** Text follows **
The investor promised to create 1,000 local jobs and give back to the local community. Locals complain of part-time jobs and their subsistence farming land lost to the investor.
The Zambia farm manager interviewed by WDR spoke with pride of “negligible” labour costs on his highly mechanised farm. Company reports show employment having dropped from 258 in 2011 to 208 last year, with about 40 locals working the fields.
The AATIF fund is based in Luxembourg because, according to Berlin’s federal development ministry, “Germany lacks the legal framework”. And, according to WDR research, the AATIF legal construct puts investors to the front of the queue for profits from their African investments – but at the back of the queue for losses, behind the public purse and banks.
** End of Text **
▶ _Exercise requirements_
a) Shorten the paragraph of the text on the Zambia farm investment that begins "The Zambia farm manager interviewed by WDR" into a bulleted list that keeps its main facts.
b) In the text on the Zambia farm investment, where is the AATIF fund based?
c) Carry on the text on the Zambia farm investment, starting after its last sentence.
** Supplied entries follows **
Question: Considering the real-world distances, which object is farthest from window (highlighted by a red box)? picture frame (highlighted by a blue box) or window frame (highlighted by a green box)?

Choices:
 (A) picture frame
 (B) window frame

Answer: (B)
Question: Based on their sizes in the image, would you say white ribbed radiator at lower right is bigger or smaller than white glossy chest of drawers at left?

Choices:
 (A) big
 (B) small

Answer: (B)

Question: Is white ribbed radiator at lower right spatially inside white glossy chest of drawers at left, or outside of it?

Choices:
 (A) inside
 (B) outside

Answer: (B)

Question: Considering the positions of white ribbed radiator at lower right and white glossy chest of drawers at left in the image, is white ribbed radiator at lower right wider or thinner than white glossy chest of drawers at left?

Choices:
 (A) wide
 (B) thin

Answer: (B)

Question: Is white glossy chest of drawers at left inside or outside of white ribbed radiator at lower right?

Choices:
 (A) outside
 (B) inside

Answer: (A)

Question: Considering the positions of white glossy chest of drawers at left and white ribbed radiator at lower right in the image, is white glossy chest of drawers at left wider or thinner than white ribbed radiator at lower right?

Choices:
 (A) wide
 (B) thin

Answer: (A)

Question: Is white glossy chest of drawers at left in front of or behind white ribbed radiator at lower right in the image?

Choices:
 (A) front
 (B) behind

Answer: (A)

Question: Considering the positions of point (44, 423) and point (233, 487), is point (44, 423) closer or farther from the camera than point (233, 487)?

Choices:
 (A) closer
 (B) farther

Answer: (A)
** End of Supplied entries **
** Supplied entries follows **
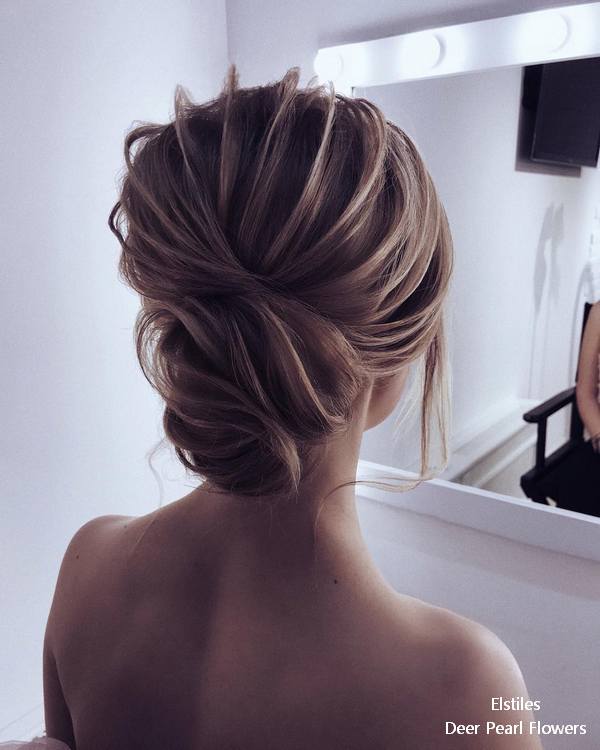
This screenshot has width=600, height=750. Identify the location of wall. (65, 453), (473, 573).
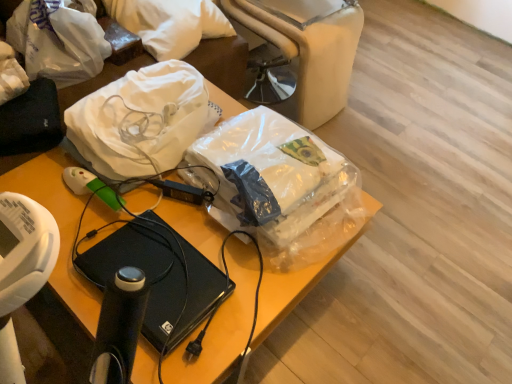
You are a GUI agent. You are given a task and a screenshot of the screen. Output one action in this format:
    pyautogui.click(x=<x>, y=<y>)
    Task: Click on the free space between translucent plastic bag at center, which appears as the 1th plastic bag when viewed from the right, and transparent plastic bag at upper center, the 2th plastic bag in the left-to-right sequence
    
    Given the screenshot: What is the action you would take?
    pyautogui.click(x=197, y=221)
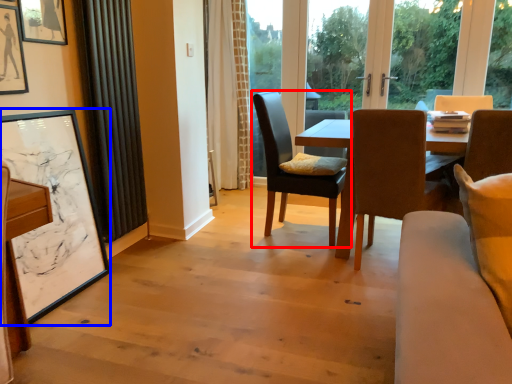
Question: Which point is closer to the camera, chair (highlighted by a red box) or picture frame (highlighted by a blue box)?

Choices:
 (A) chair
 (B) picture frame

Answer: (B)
** End of Supplied entries **
▶ _Answers by item_
a)
- The farm manager interviewed by WDR was proud of the farm's "negligible" labour costs.
- The farm is highly mechanised.
- Company reports show employment fell from 258 in 2011 to 208 last year.
- About 40 locals work the fields.

b) Luxembourg.

c)
“Africa has to look like a beautiful bride,” said Jane Nalunga, a trade expert at the Alternative G20 summit in Hamburg. “Investors only want profit; that is the bottom line.”
Entrepreneur turned philanthropist Bill Gates was diplomatic on the Africa Compact during a visit to Hamburg. On Germany’s main evening news, he welcomed Merkel’s leadership on Africa but warned G20 leaders not to “take our eyes off the current situation”.
“Even if child mortality has halved or we boost agricultural productivity, the challenges facing Africa affect us all,” he said.